What would happen if you took an Adam Sandler movie and took away the jokes? Would his character still be funny, or would it become a tragedy about a man-child who’s antics were his cries out to the world that he needed help?

And all at once I knew, I knew at once he needed me.

Barry Egan, played by Adam Sandler, starts out as a tragic figure until he finds small mysteries and true love and grabs hold of his life. This movie also stars Emily Watson and Philip Seymour Hoffman. Also, I’m a sucker for Paul Thomas Anderson (Boogie Nights, Magnolia, There Will Be Blood), who directed this movie– I’d watch a blank screen if his name was in the credits.

Whale Rider

The brilliant little movie about Keisha Castle-Hughes as Paikea, the 12-year old Maori girl who is the descendant of the original whale rider. She was nominated for an Oscar for this movie.

The Dreamers

I wrote a full-length review of this one five years ago. Quoting from there:

Every lover of film knows that film has the power to mold, change one’s life. It does- or at least we have to believe it does. So it is with any kind of love. But in the spring of 1968, film lovers, for a brief period of time, believed that they could change the world with their love and their art. The removal of Henry Langois, the founder of Cinematheque Francais, lead to a protest for cinema which only proved to be a snowball rolling downhill which grew in to a popular revolt, firebombs, riots, politics and more. It became a worldwide phenomenon and ‘gave birth’ to modern cinema.

I am 24 and love films. I discuss the merits of Chaplin over Keaton, Beatles over Elvis and Hendrix over Clapton in the same breath- in the same breath as the issues like the Vietnam war (assisted by Apocalypse Now, Platoon, Born on the Fourth of July), of Christ (The Passion, Last Temptation), of the holocaust, of everything. The characters in Bernardo Bertolucci’s magnificent ‘The Dreamers’ have a belief structure based on what they absorb from film.

▶ Extracted records:
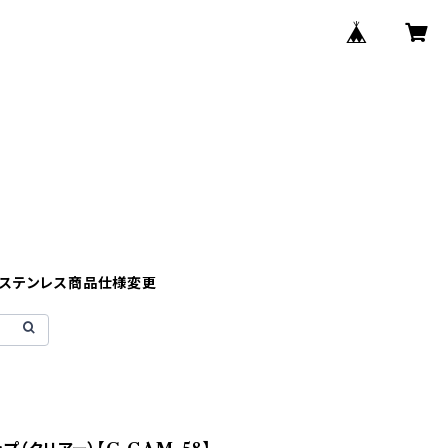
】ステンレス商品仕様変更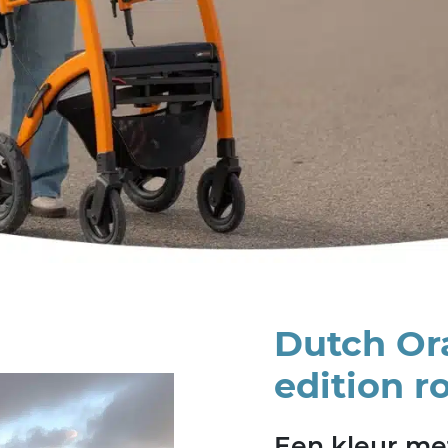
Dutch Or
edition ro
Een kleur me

* * *

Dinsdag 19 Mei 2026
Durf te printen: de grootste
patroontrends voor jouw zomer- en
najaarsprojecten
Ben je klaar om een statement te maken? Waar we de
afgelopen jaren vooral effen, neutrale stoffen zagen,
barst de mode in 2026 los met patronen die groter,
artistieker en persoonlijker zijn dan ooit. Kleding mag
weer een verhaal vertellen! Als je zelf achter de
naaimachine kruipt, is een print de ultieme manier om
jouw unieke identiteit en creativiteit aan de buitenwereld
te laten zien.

--

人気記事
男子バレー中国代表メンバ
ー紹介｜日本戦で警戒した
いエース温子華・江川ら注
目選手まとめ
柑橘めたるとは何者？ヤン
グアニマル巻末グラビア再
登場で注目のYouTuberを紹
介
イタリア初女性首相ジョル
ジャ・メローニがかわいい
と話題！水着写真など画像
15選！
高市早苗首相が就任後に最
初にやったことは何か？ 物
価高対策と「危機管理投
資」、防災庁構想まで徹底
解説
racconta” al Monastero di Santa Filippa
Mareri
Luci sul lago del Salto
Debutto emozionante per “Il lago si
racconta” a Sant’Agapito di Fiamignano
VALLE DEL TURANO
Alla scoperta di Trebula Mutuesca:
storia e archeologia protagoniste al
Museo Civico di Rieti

▶ Task set:
(1) Answer these questions from the movie recommendations, one line each.
(a) Who directed the movie in which Adam Sandler plays Barry Egan?
(b) What was Keisha Castle-Hughes nominated for?
(c) How old does the writer say they are?
(2) Translate this sentence from the movie recommendations into French: "This movie also stars Emily Watson and Philip Seymour Hoffman."
(3) Reproduce everything in the movie recommendations from "What would happen" down to "for this movie.".

▶ Answers to the problems:
(1)
(a) Paul Thomas Anderson
(b) An Oscar, for Whale Rider
(c) 24

(2) Ce film met également en vedette Emily Watson et Philip Seymour Hoffman.

(3)
What would happen if you took an Adam Sandler movie and took away the jokes? Would his character still be funny, or would it become a tragedy about a man-child who’s antics were his cries out to the world that he needed help?

And all at once I knew, I knew at once he needed me.

Barry Egan, played by Adam Sandler, starts out as a tragic figure until he finds small mysteries and true love and grabs hold of his life. This movie also stars Emily Watson and Philip Seymour Hoffman. Also, I’m a sucker for Paul Thomas Anderson (Boogie Nights, Magnolia, There Will Be Blood), who directed this movie– I’d watch a blank screen if his name was in the credits.

Whale Rider

The brilliant little movie about Keisha Castle-Hughes as Paikea, the 12-year old Maori girl who is the descendant of the original whale rider. She was nominated for an Oscar for this movie.